LAW of attraction merupakan suatu konsep yang tentunya tidak asing lagi di telinga kita, terlebih di kalangan Gen Z yang lekat dengan ruang digital. Pasalnya, law of attraction ini kerap dijadikan sebagai jargon para motivator maupun artis. Katakanlah, Steve Harvey, pembawa acara asal Amerika ‘Family Feud’, dengan kata “Like attracts like.” selain itu juga pendiri The Walt Disney Company, Walt Disney, “If you can dream it, you can do it.”
Jika kita terjemahkan ke dalam bahasa Indonesia, kutipan kedua orang di atas tersebut memiliki makna yang sama. Yakni pikiran positif seseorang yang dapat memengaruhi kesuksesannya.
Law of attraction ini tak hanya populer di kalangan para pembaca buku, terutama bagi mereka yang menyukai buku-buku bertema self-development, prinsip tersebut juga seringkali muncul di sosial media seperti TikTok maupun Instagram. Video-video pendek khas reels menunjukkan ‘motivasi’ untuk mulai menerapkan law of attraction di kehidupan sehari-hari.
Prinsip law of attraction ini mirip-mirip seperti ajaran Buddha, yang menyebut, “Pikiran adalah segalanya. Apa yang kamu pikirkan, akan menjadi dirimu.” Konsep ini populer disebut sebagai hukum tarik-menarik. Yang mana, dianjurkan untuk memanifestasikan perkataan yang baik supaya menarik hal yang positif dalam kehidupan kita.
BACA JUGA: Gabung Komunitas dan Ikutan FOMO, Cara Jitu Gen Z Tumbuhkan Minat Literasi Baca Buku
Salah satu penerapannya adalah dengan mengatakan hal positif untuk menciptakan realitas yang kita inginkan, ini menurut Christy Whitman, seorang penulis buku asal Amerika. Sebagai contoh, mengubah kalimat “Saya khawatir yang saya lakukan tidak berhasil,” menjadi “Setiap tindakan yang saya lakukan membawa saya semakin dekat ke tujuan saya.”
Christy, bahkan mengklaim teori persamaan Albert Einstein, yakni E = mc2 ini membuktikan adanya teori tarik-menarik alias law of attraction.

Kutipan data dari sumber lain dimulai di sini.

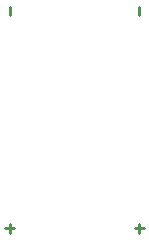
<source format=gbr>
%TF.GenerationSoftware,Altium Limited,Altium Designer,18.1.9 (240)*%
G04 Layer_Color=65535*
%FSLAX45Y45*%
%MOMM*%
%TF.FileFunction,Legend,Top*%
%TF.Part,Single*%
G01*
G75*
%TA.AperFunction,NonConductor*%
%ADD25C,0.25400*%
D25*
X1447500Y2190000D02*
Y2260000D01*
X1407500Y387500D02*
X1447500D01*
X1485000D01*
X1447500Y350000D02*
Y425000D01*
X350000Y2190000D02*
Y2260000D01*
X310000Y387500D02*
X350000D01*
X387500D01*
X350000Y350000D02*
Y425000D01*
%TF.MD5,b4c1b49c85c019385dfd58e06650f5b2*%
M02*

</source>
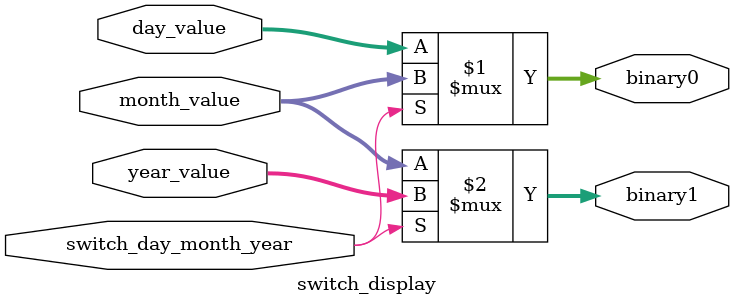
<source format=v>
module switch_display(
  output [6:0] binary0,
  output [6:0] binary1,
  
  input  [6:0] day_value,
  input  [6:0] month_value,
  input  [6:0] year_value,
  
  input  switch_day_month_year
);
  
  assign binary0 = (switch_day_month_year) ? (month_value) : (day_value);
  assign binary1 = (switch_day_month_year) ? (year_value)  : (month_value);

endmodule

</source>
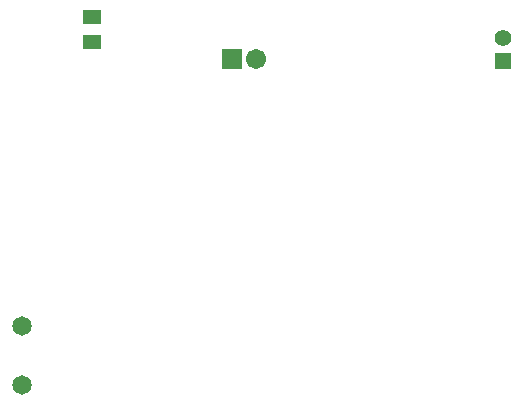
<source format=gbs>
G04*
G04 #@! TF.GenerationSoftware,Altium Limited,Altium Designer,24.0.1 (36)*
G04*
G04 Layer_Color=16711935*
%FSLAX44Y44*%
%MOMM*%
G71*
G04*
G04 #@! TF.SameCoordinates,40904156-3D38-421D-9BDF-46F29154AA19*
G04*
G04*
G04 #@! TF.FilePolarity,Negative*
G04*
G01*
G75*
%ADD41C,1.4032*%
%ADD42R,1.4032X1.4032*%
%ADD43R,1.7032X1.7032*%
%ADD44C,1.7032*%
%ADD45C,1.6532*%
%ADD104R,1.5032X1.3032*%
D41*
X462534Y362458D02*
D03*
D42*
Y342458D02*
D03*
D43*
X233745Y344224D02*
D03*
D44*
X253746D02*
D03*
D45*
X55880Y68680D02*
D03*
Y118680D02*
D03*
D104*
X115316Y358648D02*
D03*
Y379648D02*
D03*
M02*

</source>
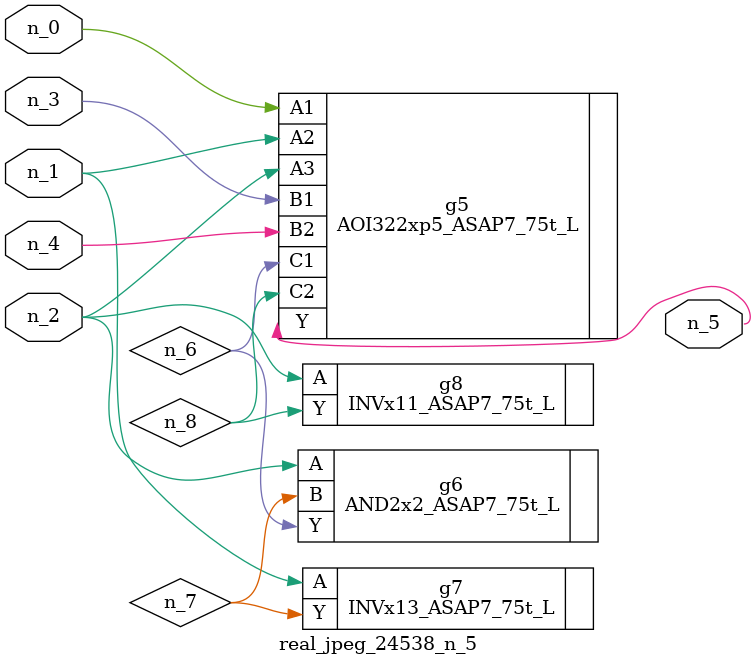
<source format=v>
module real_jpeg_24538_n_5 (n_4, n_0, n_1, n_2, n_3, n_5);

input n_4;
input n_0;
input n_1;
input n_2;
input n_3;

output n_5;

wire n_8;
wire n_6;
wire n_7;

AOI322xp5_ASAP7_75t_L g5 ( 
.A1(n_0),
.A2(n_1),
.A3(n_2),
.B1(n_3),
.B2(n_4),
.C1(n_6),
.C2(n_8),
.Y(n_5)
);

INVx13_ASAP7_75t_L g7 ( 
.A(n_1),
.Y(n_7)
);

AND2x2_ASAP7_75t_L g6 ( 
.A(n_2),
.B(n_7),
.Y(n_6)
);

INVx11_ASAP7_75t_L g8 ( 
.A(n_2),
.Y(n_8)
);


endmodule
</source>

Memang, memiliki pemikiran positif untuk menjalani hari-hari adalah hal yang bagus untuk penyemangat seorang individu tanpa perlu affirmasi dari orang lain. Namun, apakah hal tersebut nyata dan bisa diukur dengan nalar?
Logika mistika di kalangan Gen Z
Hal ini mengingatkan saya pada logika mistika yang dicetuskan oleh tokoh revolusioner RI, Tan Malaka yang sudah menyuarakan hal tersebut sejak tahun 1942. Logika mistika merupakan metode berpikir yang berlandaskan hal-hal berbau mistis dan segala sesuatu yang datangnya berasal dari hal-hal ghaib maupun roh nenek moyang. Dalam hal ini, dapat tersimpulkan bahwa konsep ini tidak memiliki dasar yang konkret dan argumennya tidak bisa kita ukur dengan data.
Tan Malaka menyebut logika mistika sebagai tradisi berpikir feodal karena ini adalah warisan dari sistem feodal yang tidak mendorong masyarakat untuk berpikir kritis. Di masa feodal, kekuasaan dan pengetahuan di kuasai oleh segelintir orang, sementara rakyat kebanyakan hanya bisa menerima tanpa banyak bertanya. Ini membuat masyarakat menjadi pasif dan mudah di kendalikan.